Causes de l’ischémie
Il y a dans le cerveau, un ajustement permanent du débit sanguin cérébral (DSC) à la demande énergétique du parenchyme. C’est l’unité neurovasculaire, la triade endothélium-glie-neurone, qui en assure la régulation. Une inadéquation entre les apports et les besoins est le plus souvent due à une occlusion artérielle par un thrombus d’origine cardiaque (arythmie emboligène, valvulopathie, akinésie d’origine ischémique, …) ou artérielle (athérome des artères à destinée cérébrales), ou une microangiopathie liée aux facteurs de risque vasculaire (mécanisme dit « lacunaire », concernant les petites artères perforantes des noyaux gris centraux, de la couronne radiante et du pont).

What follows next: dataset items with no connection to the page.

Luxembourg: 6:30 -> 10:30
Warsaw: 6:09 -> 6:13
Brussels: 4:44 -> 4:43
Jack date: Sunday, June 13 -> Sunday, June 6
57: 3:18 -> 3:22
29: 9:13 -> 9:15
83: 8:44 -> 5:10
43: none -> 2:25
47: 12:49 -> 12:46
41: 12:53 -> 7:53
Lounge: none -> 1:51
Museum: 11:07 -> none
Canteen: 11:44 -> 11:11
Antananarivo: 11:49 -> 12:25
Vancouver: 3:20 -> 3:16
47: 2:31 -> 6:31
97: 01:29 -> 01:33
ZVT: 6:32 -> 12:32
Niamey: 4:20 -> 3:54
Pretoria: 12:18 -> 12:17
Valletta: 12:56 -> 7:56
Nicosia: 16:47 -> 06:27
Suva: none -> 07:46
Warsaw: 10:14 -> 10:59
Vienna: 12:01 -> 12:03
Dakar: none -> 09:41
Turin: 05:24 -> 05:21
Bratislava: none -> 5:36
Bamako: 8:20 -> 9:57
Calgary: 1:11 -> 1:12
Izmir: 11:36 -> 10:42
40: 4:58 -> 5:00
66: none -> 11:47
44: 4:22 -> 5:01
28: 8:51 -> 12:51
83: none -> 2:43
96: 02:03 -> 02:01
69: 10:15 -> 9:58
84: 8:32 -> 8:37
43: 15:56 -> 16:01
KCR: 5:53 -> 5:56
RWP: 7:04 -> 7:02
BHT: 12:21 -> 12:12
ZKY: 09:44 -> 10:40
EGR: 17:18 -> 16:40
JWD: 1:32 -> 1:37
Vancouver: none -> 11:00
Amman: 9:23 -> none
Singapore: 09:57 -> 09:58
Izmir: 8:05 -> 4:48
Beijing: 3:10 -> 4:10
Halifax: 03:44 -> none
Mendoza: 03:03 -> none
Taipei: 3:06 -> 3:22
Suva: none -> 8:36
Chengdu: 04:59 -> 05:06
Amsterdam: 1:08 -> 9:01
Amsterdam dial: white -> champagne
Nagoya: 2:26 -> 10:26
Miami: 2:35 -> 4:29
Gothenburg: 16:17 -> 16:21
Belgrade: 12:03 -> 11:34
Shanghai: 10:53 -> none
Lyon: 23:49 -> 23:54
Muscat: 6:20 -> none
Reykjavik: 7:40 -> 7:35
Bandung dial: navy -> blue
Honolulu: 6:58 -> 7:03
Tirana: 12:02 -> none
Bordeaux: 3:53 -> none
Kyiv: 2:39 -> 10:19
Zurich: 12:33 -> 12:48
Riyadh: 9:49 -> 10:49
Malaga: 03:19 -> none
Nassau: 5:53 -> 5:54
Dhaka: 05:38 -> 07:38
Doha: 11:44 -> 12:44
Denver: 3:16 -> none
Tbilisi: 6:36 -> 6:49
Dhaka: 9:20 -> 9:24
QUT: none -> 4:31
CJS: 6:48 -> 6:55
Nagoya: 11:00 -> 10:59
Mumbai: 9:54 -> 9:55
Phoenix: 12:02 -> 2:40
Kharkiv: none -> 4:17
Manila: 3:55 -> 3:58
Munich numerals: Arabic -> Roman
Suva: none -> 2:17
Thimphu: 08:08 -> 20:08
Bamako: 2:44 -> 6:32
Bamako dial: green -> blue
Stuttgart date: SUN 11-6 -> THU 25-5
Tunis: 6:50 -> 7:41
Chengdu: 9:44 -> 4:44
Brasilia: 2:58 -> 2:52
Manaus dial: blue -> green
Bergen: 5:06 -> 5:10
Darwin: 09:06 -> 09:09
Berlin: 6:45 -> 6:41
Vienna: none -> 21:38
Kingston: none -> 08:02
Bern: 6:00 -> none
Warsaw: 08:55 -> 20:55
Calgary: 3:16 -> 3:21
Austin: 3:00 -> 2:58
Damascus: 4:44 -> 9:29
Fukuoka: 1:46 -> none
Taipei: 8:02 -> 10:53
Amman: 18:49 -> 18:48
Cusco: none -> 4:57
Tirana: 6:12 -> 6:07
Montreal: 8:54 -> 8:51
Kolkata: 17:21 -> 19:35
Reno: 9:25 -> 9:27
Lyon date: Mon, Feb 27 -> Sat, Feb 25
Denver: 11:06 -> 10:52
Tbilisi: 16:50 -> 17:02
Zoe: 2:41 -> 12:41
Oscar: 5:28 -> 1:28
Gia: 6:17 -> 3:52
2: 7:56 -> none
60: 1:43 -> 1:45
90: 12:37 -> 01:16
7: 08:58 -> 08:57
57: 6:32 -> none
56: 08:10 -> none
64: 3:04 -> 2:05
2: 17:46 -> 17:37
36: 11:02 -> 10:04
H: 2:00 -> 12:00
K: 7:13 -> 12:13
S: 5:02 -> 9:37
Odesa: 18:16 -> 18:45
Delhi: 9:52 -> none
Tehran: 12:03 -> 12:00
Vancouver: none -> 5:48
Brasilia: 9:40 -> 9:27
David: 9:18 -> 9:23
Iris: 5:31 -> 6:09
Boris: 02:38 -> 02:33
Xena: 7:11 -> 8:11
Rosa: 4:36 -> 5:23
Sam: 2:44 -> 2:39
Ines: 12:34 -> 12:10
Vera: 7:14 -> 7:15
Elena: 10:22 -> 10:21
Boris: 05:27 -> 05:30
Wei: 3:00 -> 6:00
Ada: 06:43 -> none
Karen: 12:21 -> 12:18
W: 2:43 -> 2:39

D’autres angiopathies sont possibles (dissection artérielle cervicale ou intracrânienne, plus rarement causes génétiques, vascularite, …). Ces différentes causes sont utilisées dans les classifications usuelles des AVC, TOAST et ASCOD (2, 3). On peut plus rarement rencontrer une ischémie dans le cas de bas débit généralisé (choc ou arrêt cardiorespiratoire)(4), de dysrégulation de la vasomotricité cérébrale (Encéphalopathie cérébrale réversible, et apparentés comme l’éclampsie) (5), ou de dysfonctionnement de la machinerie intracellulaire devant assurer les besoins énergétiques du parenchyme cérébral (cytopathie mitochondriales comme le MELAS, toxiques comme le monoxyde de carbone, …) (6, 7).

Pénombre ischémique
Le parenchyme cérébral a un métabolisme énergétique principalement aérobie et ne dispose pas de réserve de glucose, le rendant particulièrement sensible à une baisse du DSC. Le déficit énergétique ne permet plus aux neurones d’assurer leur fonction d’échange d’information. En effet, celle-ci nécessite la création de potentiels d’action par ouverture de canaux ioniques membranaires se transmettant de proche en proche sur l’axone, avec une dépolarisation de la membrane par modification rapide des équilibres ioniques de sodium et potassium de part et d’autre de cette membrane. Or, pour décharger à nouveau, il faut repolariser la membrane grâce aux pompes sodium/potassium membranaires qui requièrent de l’énergie. L’impossibilité de reconstituer ce potentiel de repos interdit de nouvelles décharges de potentiel d’action. Cela a pour conséquence une dysfonction des différentes structures sous-tendues par les neurones concernés et se manifeste le plus souvent par un déficit neurologique soudain, comme un déficit moteur, sensitif, visuel, une aphasie, une héminégligence ou des signes du tronc cérébral en fonction du territoire concerné. Plus rarement, des signes positifs peuvent être observés (limb shaking, crise épileptique inaugurale, …).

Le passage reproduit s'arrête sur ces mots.